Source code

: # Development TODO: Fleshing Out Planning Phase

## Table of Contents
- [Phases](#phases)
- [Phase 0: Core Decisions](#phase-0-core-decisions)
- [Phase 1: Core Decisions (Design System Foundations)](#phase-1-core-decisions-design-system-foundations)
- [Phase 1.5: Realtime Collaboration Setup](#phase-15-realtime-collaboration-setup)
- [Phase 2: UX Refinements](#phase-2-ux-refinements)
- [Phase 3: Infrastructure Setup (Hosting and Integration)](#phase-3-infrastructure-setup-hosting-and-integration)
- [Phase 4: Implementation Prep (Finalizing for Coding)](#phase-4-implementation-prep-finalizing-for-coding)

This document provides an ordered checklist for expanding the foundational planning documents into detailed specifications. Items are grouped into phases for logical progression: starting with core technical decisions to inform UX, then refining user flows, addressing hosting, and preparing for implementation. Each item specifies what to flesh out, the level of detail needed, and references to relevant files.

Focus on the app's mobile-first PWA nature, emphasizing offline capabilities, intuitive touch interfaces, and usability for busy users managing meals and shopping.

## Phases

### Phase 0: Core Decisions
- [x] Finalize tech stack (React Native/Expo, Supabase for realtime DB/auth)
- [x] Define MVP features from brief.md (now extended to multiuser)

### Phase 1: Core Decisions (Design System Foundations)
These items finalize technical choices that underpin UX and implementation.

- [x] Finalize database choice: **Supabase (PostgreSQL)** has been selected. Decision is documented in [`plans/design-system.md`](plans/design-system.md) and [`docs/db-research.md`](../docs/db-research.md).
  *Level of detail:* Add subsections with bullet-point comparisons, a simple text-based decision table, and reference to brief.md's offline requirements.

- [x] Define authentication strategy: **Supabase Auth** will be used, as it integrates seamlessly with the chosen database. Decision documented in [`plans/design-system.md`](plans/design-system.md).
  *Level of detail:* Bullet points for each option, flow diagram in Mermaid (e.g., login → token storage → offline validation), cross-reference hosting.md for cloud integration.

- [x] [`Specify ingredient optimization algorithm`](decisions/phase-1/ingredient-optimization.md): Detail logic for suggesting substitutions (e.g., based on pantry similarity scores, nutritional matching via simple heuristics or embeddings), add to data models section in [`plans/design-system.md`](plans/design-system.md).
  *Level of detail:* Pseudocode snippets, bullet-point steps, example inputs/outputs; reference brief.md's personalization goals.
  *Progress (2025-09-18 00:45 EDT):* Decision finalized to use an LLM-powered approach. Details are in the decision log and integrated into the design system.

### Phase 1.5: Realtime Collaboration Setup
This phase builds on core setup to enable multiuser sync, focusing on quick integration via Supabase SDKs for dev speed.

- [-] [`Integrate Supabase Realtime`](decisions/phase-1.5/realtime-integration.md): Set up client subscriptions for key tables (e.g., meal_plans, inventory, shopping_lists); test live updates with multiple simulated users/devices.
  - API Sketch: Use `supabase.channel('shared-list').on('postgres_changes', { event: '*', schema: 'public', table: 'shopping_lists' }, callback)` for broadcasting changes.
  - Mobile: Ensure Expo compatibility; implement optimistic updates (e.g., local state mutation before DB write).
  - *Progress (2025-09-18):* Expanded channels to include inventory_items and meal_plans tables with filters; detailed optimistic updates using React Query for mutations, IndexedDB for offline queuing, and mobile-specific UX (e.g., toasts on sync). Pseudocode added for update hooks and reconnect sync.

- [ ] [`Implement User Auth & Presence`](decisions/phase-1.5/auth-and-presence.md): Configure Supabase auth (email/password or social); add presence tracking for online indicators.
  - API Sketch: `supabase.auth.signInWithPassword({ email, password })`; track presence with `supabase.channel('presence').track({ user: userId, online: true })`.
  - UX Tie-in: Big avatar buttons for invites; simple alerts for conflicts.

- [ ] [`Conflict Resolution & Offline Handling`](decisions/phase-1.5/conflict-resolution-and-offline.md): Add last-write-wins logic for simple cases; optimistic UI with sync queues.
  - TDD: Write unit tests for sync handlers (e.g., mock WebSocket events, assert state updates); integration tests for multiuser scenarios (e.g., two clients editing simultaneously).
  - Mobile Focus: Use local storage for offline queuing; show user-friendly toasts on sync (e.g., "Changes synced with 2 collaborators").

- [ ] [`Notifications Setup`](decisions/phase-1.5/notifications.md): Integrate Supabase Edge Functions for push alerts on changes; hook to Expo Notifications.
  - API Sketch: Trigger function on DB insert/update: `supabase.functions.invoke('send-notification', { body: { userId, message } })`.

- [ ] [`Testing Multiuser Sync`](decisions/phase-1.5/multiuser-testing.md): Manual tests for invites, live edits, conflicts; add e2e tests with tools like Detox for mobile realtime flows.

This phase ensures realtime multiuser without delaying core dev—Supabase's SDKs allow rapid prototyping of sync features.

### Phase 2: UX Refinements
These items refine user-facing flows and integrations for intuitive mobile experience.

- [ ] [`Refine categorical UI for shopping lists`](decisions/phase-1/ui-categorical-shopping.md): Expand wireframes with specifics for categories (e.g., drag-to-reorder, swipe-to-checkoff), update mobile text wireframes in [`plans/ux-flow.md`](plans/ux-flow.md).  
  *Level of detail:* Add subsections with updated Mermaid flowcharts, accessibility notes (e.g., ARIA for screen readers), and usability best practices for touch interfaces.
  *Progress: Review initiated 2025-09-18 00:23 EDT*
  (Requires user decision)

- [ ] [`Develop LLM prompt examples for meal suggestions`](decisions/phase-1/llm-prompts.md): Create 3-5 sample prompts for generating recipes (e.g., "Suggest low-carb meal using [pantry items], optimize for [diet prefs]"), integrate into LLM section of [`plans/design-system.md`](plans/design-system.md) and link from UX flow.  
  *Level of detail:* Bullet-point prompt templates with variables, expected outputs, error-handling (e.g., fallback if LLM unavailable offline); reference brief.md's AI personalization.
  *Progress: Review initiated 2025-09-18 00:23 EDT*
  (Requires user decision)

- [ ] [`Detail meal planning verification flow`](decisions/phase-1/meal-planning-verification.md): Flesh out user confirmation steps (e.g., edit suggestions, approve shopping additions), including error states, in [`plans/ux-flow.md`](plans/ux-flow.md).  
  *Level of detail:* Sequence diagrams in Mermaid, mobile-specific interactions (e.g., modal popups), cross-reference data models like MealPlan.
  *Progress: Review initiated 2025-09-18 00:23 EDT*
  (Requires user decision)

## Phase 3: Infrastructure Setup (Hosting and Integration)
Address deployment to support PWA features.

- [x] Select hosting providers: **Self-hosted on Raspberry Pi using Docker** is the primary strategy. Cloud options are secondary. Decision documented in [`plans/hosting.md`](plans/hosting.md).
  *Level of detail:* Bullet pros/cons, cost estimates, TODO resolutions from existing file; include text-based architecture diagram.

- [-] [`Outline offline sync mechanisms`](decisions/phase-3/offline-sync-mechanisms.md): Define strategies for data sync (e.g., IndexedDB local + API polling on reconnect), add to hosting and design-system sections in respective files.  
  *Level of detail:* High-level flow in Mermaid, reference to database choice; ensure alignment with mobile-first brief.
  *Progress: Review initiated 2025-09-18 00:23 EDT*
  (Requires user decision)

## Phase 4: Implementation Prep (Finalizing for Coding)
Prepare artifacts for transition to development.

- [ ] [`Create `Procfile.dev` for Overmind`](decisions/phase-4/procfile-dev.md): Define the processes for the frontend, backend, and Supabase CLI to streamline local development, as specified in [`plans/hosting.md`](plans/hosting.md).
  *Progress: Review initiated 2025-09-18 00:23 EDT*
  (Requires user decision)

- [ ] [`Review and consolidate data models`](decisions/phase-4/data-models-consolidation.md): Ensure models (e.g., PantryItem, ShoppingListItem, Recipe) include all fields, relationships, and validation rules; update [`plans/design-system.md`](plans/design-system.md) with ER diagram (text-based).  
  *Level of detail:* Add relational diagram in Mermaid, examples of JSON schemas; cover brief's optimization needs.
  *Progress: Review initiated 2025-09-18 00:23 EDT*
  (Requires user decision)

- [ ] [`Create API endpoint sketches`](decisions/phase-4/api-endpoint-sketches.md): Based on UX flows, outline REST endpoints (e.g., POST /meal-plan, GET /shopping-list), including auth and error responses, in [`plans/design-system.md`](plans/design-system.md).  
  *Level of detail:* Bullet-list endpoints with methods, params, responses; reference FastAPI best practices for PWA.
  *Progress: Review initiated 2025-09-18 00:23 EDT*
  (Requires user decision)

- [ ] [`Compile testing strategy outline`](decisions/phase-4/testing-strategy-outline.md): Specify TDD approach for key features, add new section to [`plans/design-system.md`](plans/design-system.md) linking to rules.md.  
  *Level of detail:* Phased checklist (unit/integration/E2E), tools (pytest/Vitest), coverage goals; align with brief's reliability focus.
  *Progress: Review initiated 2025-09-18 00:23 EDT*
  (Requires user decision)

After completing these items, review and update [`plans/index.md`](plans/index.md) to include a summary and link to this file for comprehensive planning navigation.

==================================================

## What to produce:
Repeat exactly the lines of the material from the one with "with mobile-first brief." through the end, both the first and the last included.

## Response:
  *Level of detail:* High-level flow in Mermaid, reference to database choice; ensure alignment with mobile-first brief.
  *Progress: Review initiated 2025-09-18 00:23 EDT*
  (Requires user decision)

## Phase 4: Implementation Prep (Finalizing for Coding)
Prepare artifacts for transition to development.

- [ ] [`Create `Procfile.dev` for Overmind`](decisions/phase-4/procfile-dev.md): Define the processes for the frontend, backend, and Supabase CLI to streamline local development, as specified in [`plans/hosting.md`](plans/hosting.md).
  *Progress: Review initiated 2025-09-18 00:23 EDT*
  (Requires user decision)

- [ ] [`Review and consolidate data models`](decisions/phase-4/data-models-consolidation.md): Ensure models (e.g., PantryItem, ShoppingListItem, Recipe) include all fields, relationships, and validation rules; update [`plans/design-system.md`](plans/design-system.md) with ER diagram (text-based).  
  *Level of detail:* Add relational diagram in Mermaid, examples of JSON schemas; cover brief's optimization needs.
  *Progress: Review initiated 2025-09-18 00:23 EDT*
  (Requires user decision)

- [ ] [`Create API endpoint sketches`](decisions/phase-4/api-endpoint-sketches.md): Based on UX flows, outline REST endpoints (e.g., POST /meal-plan, GET /shopping-list), including auth and error responses, in [`plans/design-system.md`](plans/design-system.md).  
  *Level of detail:* Bullet-list endpoints with methods, params, responses; reference FastAPI best practices for PWA.
  *Progress: Review initiated 2025-09-18 00:23 EDT*
  (Requires user decision)

- [ ] [`Compile testing strategy outline`](decisions/phase-4/testing-strategy-outline.md): Specify TDD approach for key features, add new section to [`plans/design-system.md`](plans/design-system.md) linking to rules.md.  
  *Level of detail:* Phased checklist (unit/integration/E2E), tools (pytest/Vitest), coverage goals; align with brief's reliability focus.
  *Progress: Review initiated 2025-09-18 00:23 EDT*
  (Requires user decision)

After completing these items, review and update [`plans/index.md`](plans/index.md) to include a summary and link to this file for comprehensive planning navigation.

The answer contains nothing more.